The Royal Society of New South Wales presents "Science then and now - What 100 years have done for Science"
The Royal Society returns to Science House for History Week. Come and hear the lecture, come and see this magnificent building in The Rocks.
Saturday 6 September, 2-4 pm, Science House, 157 Gloucester Street (corner of Essex and Gloucester Sts) in the city. This is a free event and bookings are not essential.
The Royal Society of NSW has been invited to participate in History Week and where better to stage an event than the heritage-listed Science House in the heritage-listed Rocks. Our former president, Professor Jak Kelly will present "Science then and now - what 100 years have done for science". Jak will both act and dress for the role when he delivers an important scientific paper exactly as it was delivered to a meeting of the Royal Society of NSW around the turn of the 20th Century. An equally eminent scientist will demonstrate the advances since that time when delivering an equivalent address on the topic. Authentic technology and equipment of the period with copies of the original paper will help to transport the audience back to those heady days when science was considered of paramount importance.
Robyn Stutchbury addresses the Blue Mountains Historical Society;
"Unearthing the Buried Treasures of the Royal Society of NSW"
Robyn Stutchbury has been invited to address the Blue Mountains Historical Society. Her address, "Unearthing the buried treasures of the Royal Society of NSW" will focus on the work we have been doing on the Society's collection as a result of two Community Heritage Grants (CHG) from the National Library of Australia. She will report on the problems of maintaining our collection and the steps we are taking to overcome these.
The assessments reported by the two professional historians engaged through the CHG funding indicate that we are the custodians of a highly significant collection both culturally and historically. We are now faced with the problems of how to carefully conserve the collection and how to make it available to researchers and the public alike.
Blue Mountains Society headquarters, "Hobby's Reach" 99 Blaxland Road, Wentworth Falls. Saturday 6 September, 10.30 - 12 noon
Global Warming & The Cosmos
The Royal Society of NSW arranged for two of the world's leading climate scientists to give a presentation on whether climate change is man-made, natural or both. The presentation was made to an enthusiastic audience of some 250 people, followed by a lively Q&A session. The presenters were: Dr Graeme Pearman, former head of the CSIRO Atmospheric Division and adviser to Al Gore and to the Garnaut Climate Change Review and Dr Eigil Friis-Christensen, director of the National Space Institute (NSI) (previously the Danish National Space Centre) at the Technical University of Denmark.

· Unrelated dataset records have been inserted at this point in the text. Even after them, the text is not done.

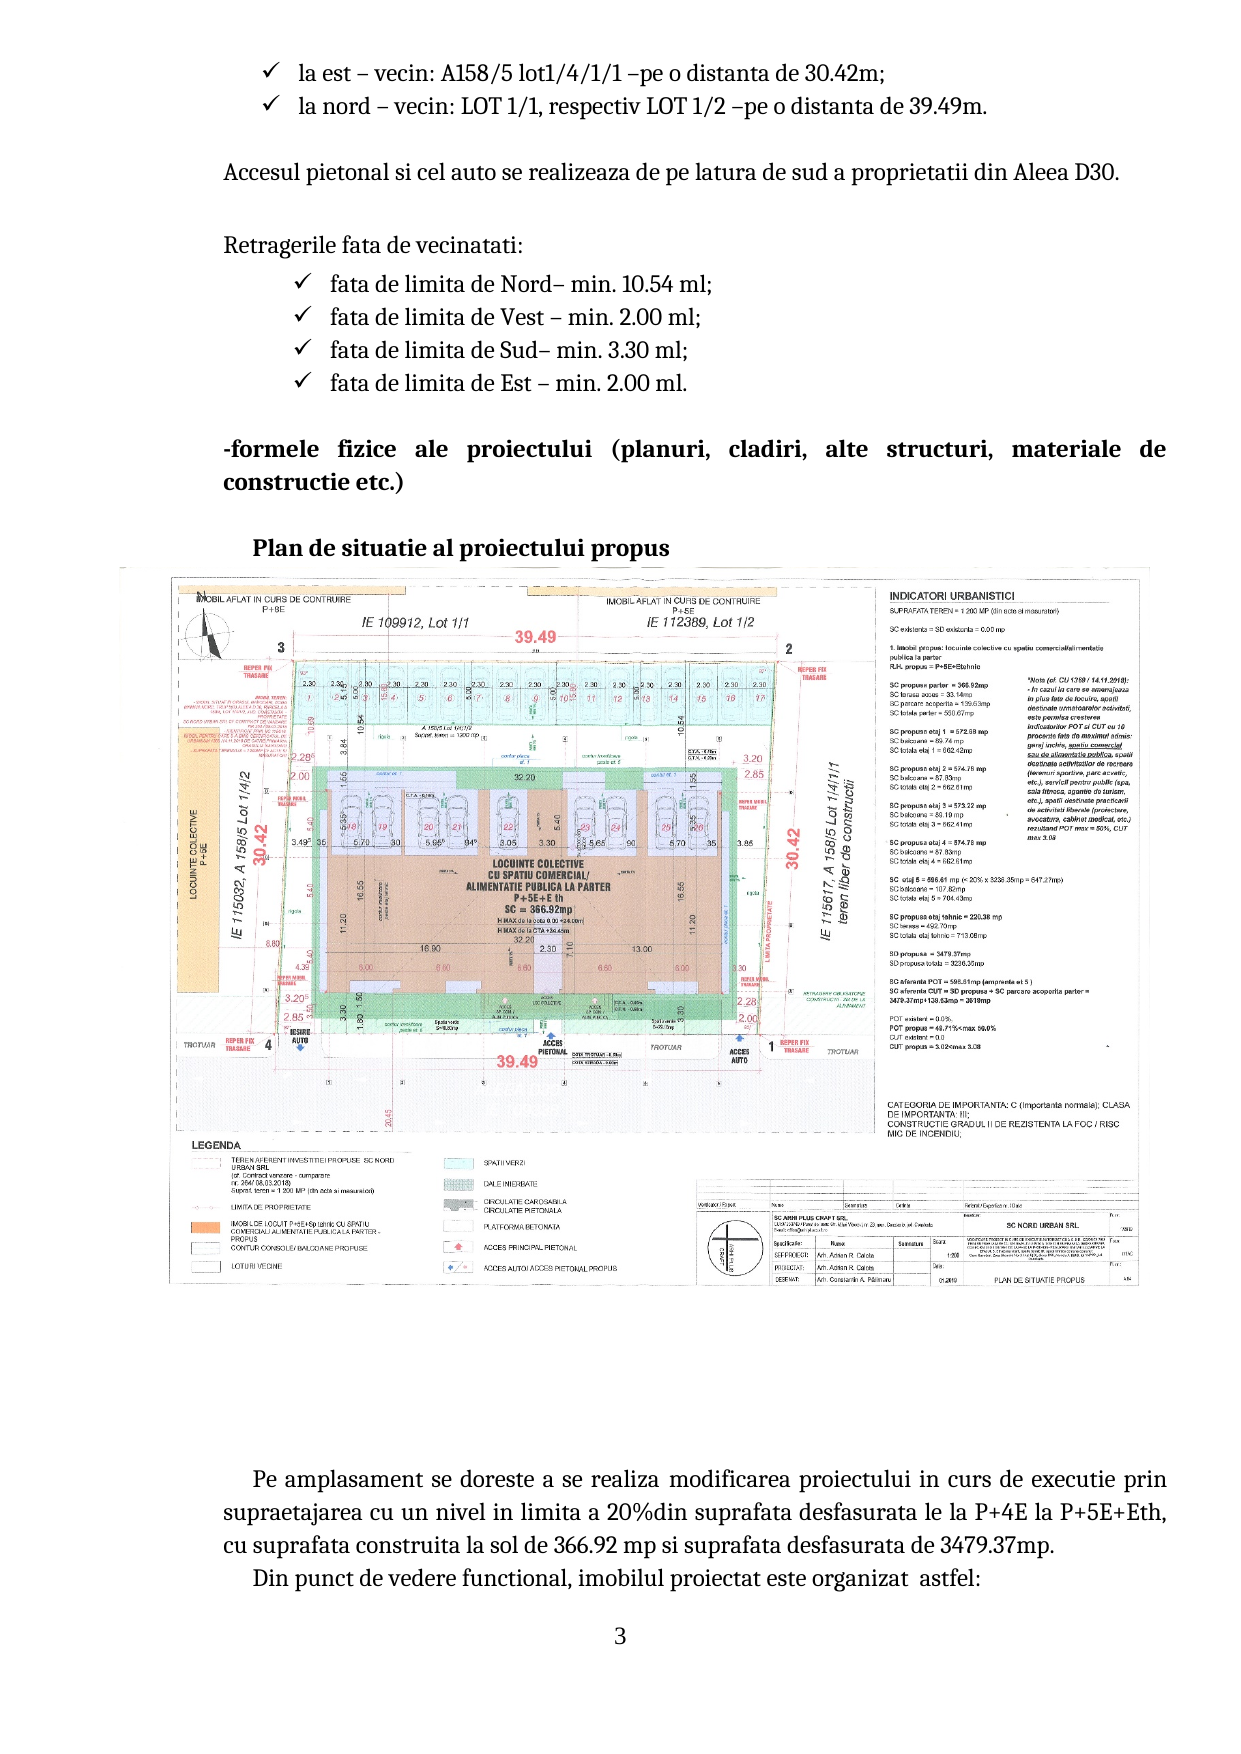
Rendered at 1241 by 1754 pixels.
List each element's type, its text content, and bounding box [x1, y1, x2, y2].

list fata de limita de Sud– min. 3.30 ml; [292, 336, 1168, 364]
list fata de limita de Est – min. 2.00 ml. [292, 369, 1168, 398]
list la est – vecin: A158/5 lot1/4/1/1 –pe o distanta de 30.42m; [261, 59, 1168, 88]
text Plan de situatie al proiectului propus [223, 534, 1168, 563]
text Pe amplasament se doreste a se realiza modificarea proiectului in curs de executie prin supraetajarea cu un nivel in limita a 20%din suprafata desfasurata le la P+4E la P+5E+Eth, cu suprafata construita la sol de 366.92 mp si suprafata desfasurata de 3479.37mp. [223, 1465, 1168, 1559]
list la nord – vecin: LOT 1/1, respectiv LOT 1/2 –pe o distanta de 39.49m. [261, 92, 1168, 121]
picture [119, 567, 1150, 1296]
list fata de limita de Vest – min. 2.00 ml; [292, 303, 1168, 332]
text Accesul pietonal si cel auto se realizeaza de pe latura de sud a proprietatii din Aleea D30. [149, 158, 1168, 187]
text -formele fizice ale proiectului (planuri, cladiri, alte structuri, materiale de constructie etc.) [223, 435, 1168, 497]
text Din punct de vedere functional, imobilul proiectat este organizat astfel: [223, 1564, 1168, 1593]
list fata de limita de Nord– min. 10.54 ml; [292, 270, 1168, 298]
subtitle Retragerile fata de vecinatati: [223, 231, 1168, 259]
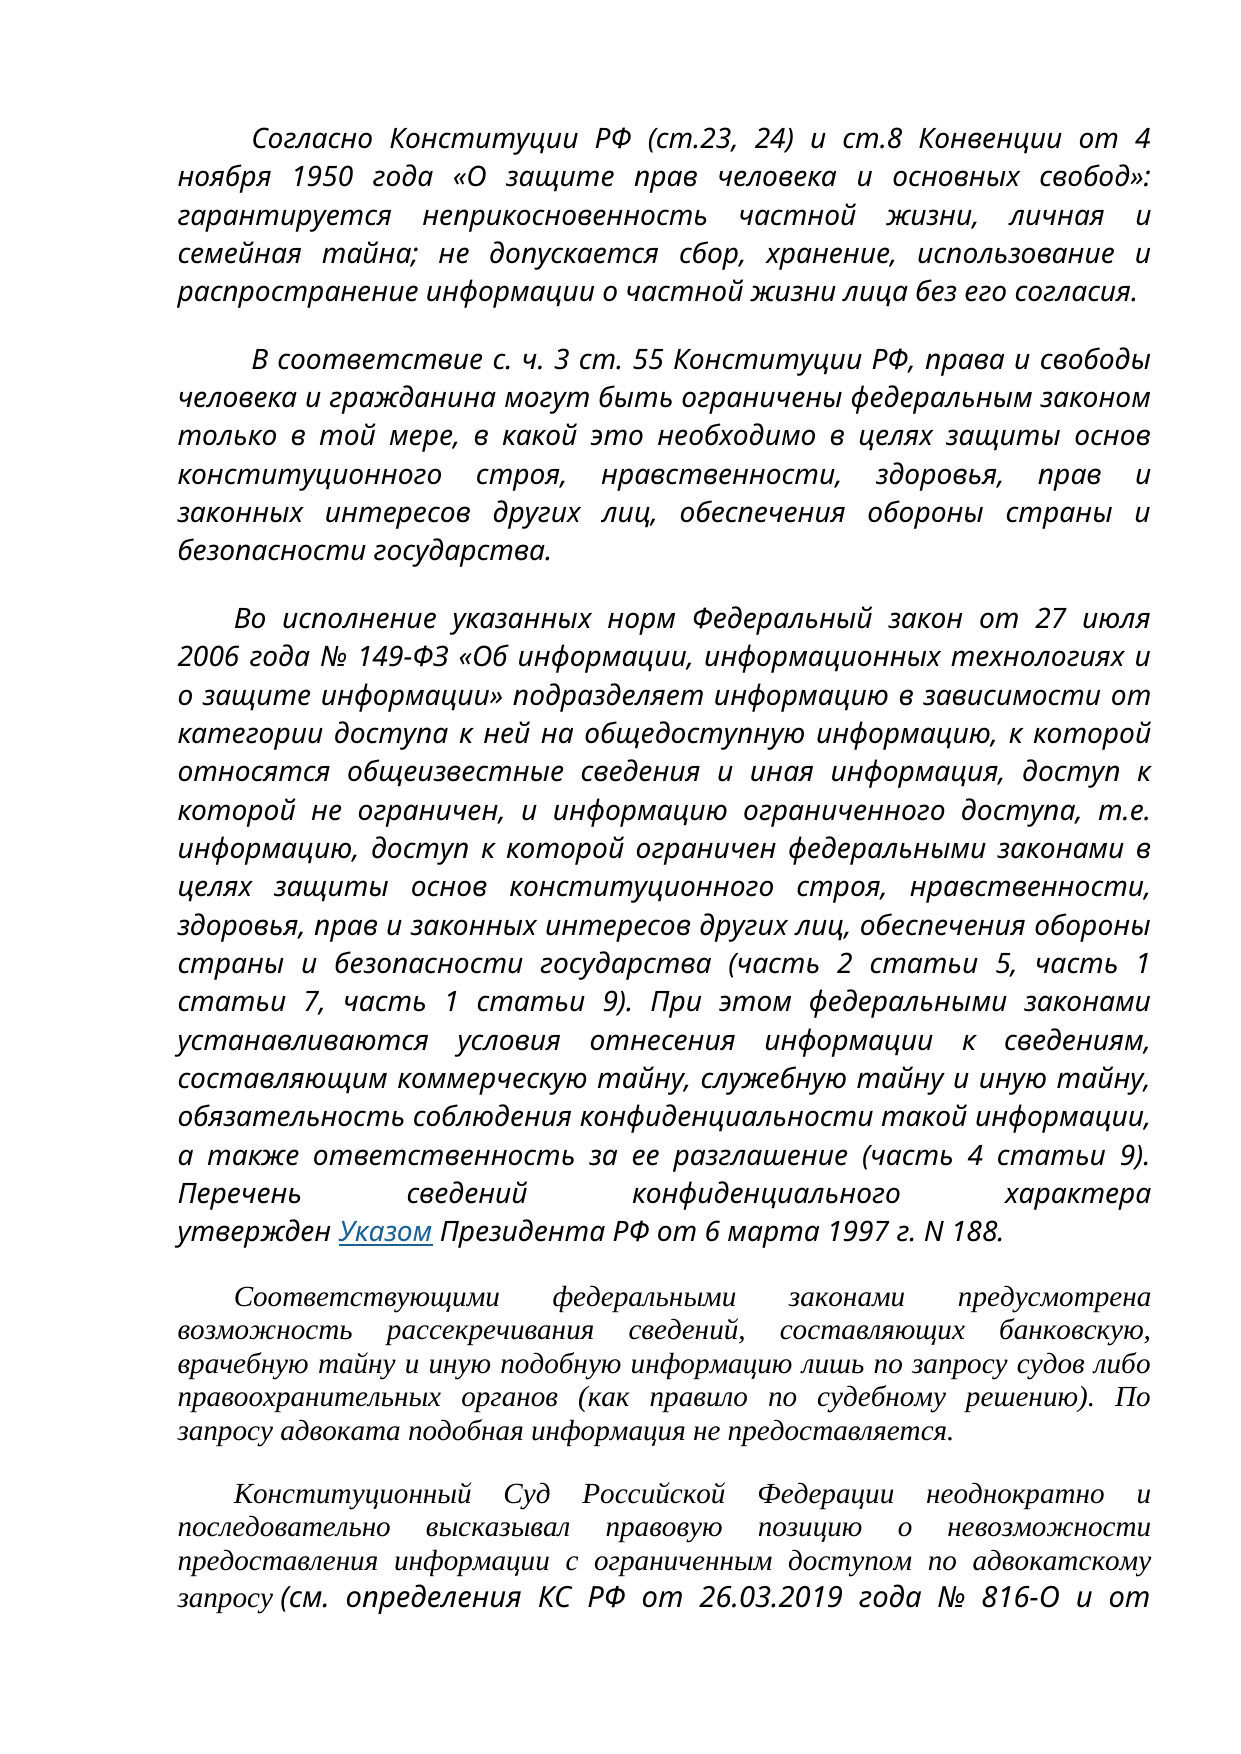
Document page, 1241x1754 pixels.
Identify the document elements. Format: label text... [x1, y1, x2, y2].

Both speakers agreed that much more research is needed into the ways in which solar variation affects climate, and to investigate whether there is a link between GCRs and cloud formation which is significant in the context of climate change.
The Royal Society of NSW wishes to thank the two speakers for presenting their papers. They also wish to thank Dick Whitaker for chairing the meeting, and Frensham School for hosting the event.
Date: Saturday 5 April 2008
Time: 1.30 pm for 2.00 pm
Venue: Clubbe Hall, Frensham, Cnr of Range Rd and Waverley Pde Mittagong
The Society held a very successful Annual Dinner at the Forum Restaurant, Darlington Centre, University of Sydney on Friday 14 March 2008.
The guest of honour was Professor Marie Bashir AC CVO, Governor of NSW, who presented our Awards for 2007. She also addressed those attending and spoke about the achievements of the Society and its place in the modern world and how pleased she was to be our Patron.